We are all familiar with sitting in standstill traffic, with a now-room temperature coffee and your favorite podcast to take your mind off the knowledge that you, and thousands around you, have no choice but to wait.

It’s not just you. The U.N. reports that 55% of the world’s population lives in urban areas, and will grow to 68% by 2050 with another 2.5 billion people added to urban areas by 2050. With this influx comes the serious question of congestion. Luckily, major players like Uber and Virgin are betting on a new market to change the game– MaaS or Mobility as a Service.

The MaaS market is defined as transportation services permitting a means of transport outside of personally-owned vehicles. As we well know, Uber built a ride-sharing service empire which is now worth $72B, which according to some forecasters single-handedly led to a decrease in car ownership among young adults. The tech unicorn’s recent purchase of Jump Bikes (an electric bike sharing platform and OurCrowd portfolio company) for a reported price of ~$200M, shows their commitment to building MaaS.

This market is expected to grow to $358.35 billion by 2025 from $38.76 billion in 2017, expanding to ride-sharing, car-sharing (like early adopter ZipCar, which was acquired by Avis in 2013), and bike-sharing services. With such a ripe market, new forms of transportation are being invented, breaking the 100-year domination of private automobiles.


skyTran, born of innovation initiatives from the US Department of Transport and realized in the NASA incubator, is developing a new form of on-demand mobility service – compact and localized like private cars, but operating on the infrastructure of public transportation. Reminiscent of cable cars, these ‘pods’ operate on a managed network infrastructure that guarantees arrival time 3X faster than regular cars, traveling directly from the point pickup to the final destination without any intermediate stops.

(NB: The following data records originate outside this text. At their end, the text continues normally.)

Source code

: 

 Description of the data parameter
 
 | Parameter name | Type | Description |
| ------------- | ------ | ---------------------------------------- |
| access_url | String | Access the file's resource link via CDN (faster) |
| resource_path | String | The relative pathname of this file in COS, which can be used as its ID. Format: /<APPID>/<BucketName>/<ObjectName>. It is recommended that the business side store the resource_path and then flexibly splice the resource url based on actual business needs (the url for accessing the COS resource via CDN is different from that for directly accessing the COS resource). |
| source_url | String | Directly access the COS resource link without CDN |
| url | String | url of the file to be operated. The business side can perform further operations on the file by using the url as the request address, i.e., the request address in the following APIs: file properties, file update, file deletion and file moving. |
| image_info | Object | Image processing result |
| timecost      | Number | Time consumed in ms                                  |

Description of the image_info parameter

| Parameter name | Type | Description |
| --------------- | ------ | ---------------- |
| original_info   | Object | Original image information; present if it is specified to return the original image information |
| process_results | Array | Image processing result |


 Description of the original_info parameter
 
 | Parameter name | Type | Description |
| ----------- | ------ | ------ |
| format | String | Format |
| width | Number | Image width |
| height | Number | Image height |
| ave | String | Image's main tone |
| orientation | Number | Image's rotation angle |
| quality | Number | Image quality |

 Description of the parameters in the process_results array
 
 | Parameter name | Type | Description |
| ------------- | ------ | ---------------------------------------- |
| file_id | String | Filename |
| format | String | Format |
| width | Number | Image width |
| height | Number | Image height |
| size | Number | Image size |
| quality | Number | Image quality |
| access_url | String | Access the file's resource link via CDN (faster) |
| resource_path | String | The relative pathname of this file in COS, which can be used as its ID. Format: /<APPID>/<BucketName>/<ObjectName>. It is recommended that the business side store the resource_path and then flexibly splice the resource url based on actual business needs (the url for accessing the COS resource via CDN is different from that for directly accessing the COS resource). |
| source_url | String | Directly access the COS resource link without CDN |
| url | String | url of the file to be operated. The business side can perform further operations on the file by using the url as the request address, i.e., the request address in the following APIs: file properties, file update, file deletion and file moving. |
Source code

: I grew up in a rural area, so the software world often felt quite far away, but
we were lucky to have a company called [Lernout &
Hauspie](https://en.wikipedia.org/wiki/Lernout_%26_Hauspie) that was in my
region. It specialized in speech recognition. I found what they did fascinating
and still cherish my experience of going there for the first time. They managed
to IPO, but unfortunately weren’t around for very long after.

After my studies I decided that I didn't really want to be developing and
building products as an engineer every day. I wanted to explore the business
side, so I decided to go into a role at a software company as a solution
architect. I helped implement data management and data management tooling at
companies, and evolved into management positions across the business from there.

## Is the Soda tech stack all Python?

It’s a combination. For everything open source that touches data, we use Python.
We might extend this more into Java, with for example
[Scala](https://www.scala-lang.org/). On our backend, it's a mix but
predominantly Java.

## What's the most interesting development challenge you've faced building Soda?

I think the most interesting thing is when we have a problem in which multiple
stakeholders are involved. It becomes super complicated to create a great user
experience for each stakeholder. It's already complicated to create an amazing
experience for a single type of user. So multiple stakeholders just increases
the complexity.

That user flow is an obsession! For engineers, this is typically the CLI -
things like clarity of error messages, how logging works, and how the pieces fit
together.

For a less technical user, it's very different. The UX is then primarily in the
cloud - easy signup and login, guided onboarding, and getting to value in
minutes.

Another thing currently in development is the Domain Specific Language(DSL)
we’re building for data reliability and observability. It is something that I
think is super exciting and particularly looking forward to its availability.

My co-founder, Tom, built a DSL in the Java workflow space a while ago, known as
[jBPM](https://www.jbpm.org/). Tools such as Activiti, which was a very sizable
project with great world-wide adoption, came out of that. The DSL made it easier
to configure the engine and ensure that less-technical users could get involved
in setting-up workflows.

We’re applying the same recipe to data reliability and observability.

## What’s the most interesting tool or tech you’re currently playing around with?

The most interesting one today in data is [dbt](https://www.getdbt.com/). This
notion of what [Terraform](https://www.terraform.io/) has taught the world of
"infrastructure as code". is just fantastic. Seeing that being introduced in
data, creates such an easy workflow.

Most appealingly, the pods, which hover on a track several meters above the ground, is said to take up significantly less ground space than traditional cars, meaning less congestion and highway traffic buildups. While it sounds futuristic, the company has seen strong interest from high-profile investors like WeWork’s Adam Neuman and Tsing Capital, and estimates a project pipeline in the hundreds of millions in the next few years.

Jump Bikes

As mentioned, West Coast-based Jump Bikes was recently acquired by Uber for a reported price of around $200M and represented the MaaS leader’s move into other transportation channels beyond cars. The company, led by Ryan Rzepecki, provides custom-­designed GPS enabled dockless bikes in it’s pilot cities San Francisco and Washington has deployed 14,000 bikes, and clocked over 5 million rides over the past four years. Users are taking to the bikes rapidly; they may expand to new cities soon.

Virgin Hyperloop One

There are several other high-profile private and early-stage companies working on developing next-generation MaaS services that have garnered interest from investors and have raised a significant amount of financing at high valuations. The most well known is the Elon Musk-inspired Hyperloop One, recently rebranded as Virgin Hyperloop One after an investment by Richard Branson, who became the ambitious company’s chairman.

Founded in 2014, Virgin Hyperloop One is the commercialization of Elon Musk’s designs for the Hyperloop transportation system. On one foot, the concept is to build an inter-city set of high velocity pods running through tunnels at speed of 650 miles an hour, using magnets and vacuum. The company reportedly raised over $275M, in part from OurCrowd, and is valued at $754M.

While autonomous driving is dominating the transportation technology conversation, the MaaS market is gaining speed. Companies like the ones mentioned above are taking the opportunities created by a rise in the sharing economy and user willingness to re-imagine transportation to create entirely new infrastructure, congestion predictions, and travel time expectations. These startups – and the investors backing them – are changing what the future will look like.